In the code above, we sort by checking for punctuation and only consider letters different if the base letter is different, and we keep the default that upper case letters are sorted first, so we get [‘Able’, ‘able’] in the console.log.

We can search for strings as follows:

const arr = ["ä", "ad", "af", "a"];  
const stringToSearchFor = "af";
const collator = new Intl.Collator("fr", {  
  usage: "search"  
});  
const matches = arr.filter((str) => collator.compare(str, stringToSearchFor) === 0);  
console.log(matches);

We set the usage option to search to use the Collator to search for strings and when the compare method returns 0, then we know that we have the same string. So we get [“af”] logged when we run console.log(matches).

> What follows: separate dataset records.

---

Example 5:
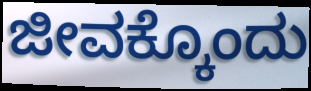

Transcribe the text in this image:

ಜೀವಕ್ಕೊಂದು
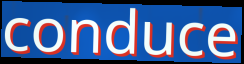
conduce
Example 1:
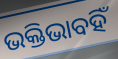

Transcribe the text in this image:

ଭକ୍ତିଭାବହିଁ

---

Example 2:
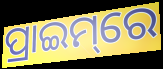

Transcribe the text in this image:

ପ୍ରାଇମ୍‌ରେ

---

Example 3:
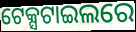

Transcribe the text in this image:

ଟେକ୍ସଟାଇଲରେ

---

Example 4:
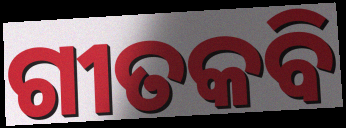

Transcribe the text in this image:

ଗୀତକବି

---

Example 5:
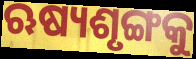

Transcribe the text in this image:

We can adjust the options for comparing letter, so if we have:

const arr = ["ä", "ad", "ef", "éf", "a"];  
const stringToSearchFor = "ef";
const collator = new Intl.Collator("fr", {  
  sensitivity: 'base',  
  usage: "search"  
});
const matches = arr.filter((str) => collator.compare(str, stringToSearchFor) === 0);
console.log(matches);

Then we get [“ef”, “éf”] in our console.log because we specified sensitivity as base which means that we consider the letters with the same base accent as the same.

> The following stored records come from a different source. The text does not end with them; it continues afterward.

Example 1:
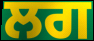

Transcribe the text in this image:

ਲਗ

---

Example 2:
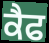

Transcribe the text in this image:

ਕੈਫ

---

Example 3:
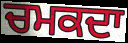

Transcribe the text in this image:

ਚਮਕਦਾ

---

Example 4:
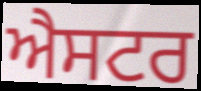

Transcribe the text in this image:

ਐਸਟਰ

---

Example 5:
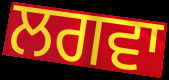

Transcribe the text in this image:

ਲਗਵਾ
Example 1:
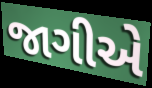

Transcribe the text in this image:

જાગીએ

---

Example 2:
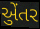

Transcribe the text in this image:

એુંતર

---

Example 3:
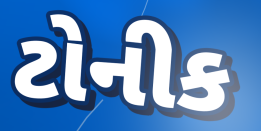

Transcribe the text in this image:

ટોનીક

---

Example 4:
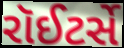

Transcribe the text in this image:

રૉઈટર્સે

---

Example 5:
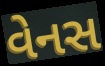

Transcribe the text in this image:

વેનસ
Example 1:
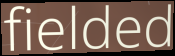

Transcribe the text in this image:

fielded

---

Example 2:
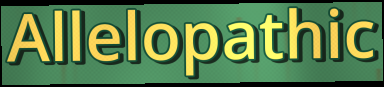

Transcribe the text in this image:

Allelopathic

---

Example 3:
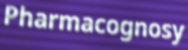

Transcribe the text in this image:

Pharmacognosy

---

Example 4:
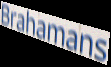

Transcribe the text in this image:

Brahamans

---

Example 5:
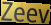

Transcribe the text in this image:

Zeev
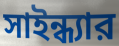
সাইন্ধ্যার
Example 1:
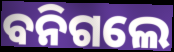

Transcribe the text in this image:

ବନିଗଲେ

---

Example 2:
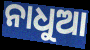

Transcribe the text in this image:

ନାଧୁଆ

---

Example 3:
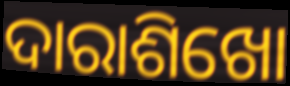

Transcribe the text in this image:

ଦାରାଶିଖୋ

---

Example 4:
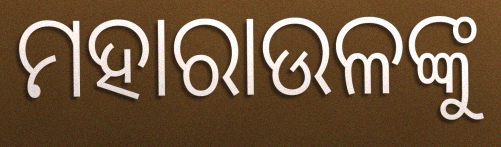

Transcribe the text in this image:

ମହାରାଉଳଙ୍କୁ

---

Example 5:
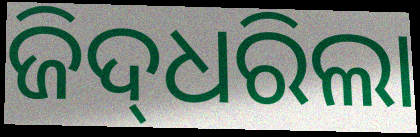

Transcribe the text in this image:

Also, we can specify the numeric option to sort numbers. For example, if we have:

const collator = new Intl.Collator(['en-u-kn-false'], {  
  numeric: true  
});  
const sortedNums = ['10', '2'].sort(collator.compare);  
console.log(sortedNums);

Then we get [“2”, “10”] because the numeric property in the object in the second argument overrides the kn-false in the first argument.

Conclusion

JavaScript offers a lot of string comparison options for comparing strings that aren’t in English. The Collator constructor in Intl provides many options to let us search for or sort strings in ways that can’t be done with normal comparison operators like double or triple equals. It lets us order numbers, and consider cases, accents, punctuation, or the combination of those features in each character to compare strings. Also, it accepts locale strings with key extensions for comparison.

All of these options together make JavaScript’s Collator constructor a great choice for comparing international strings.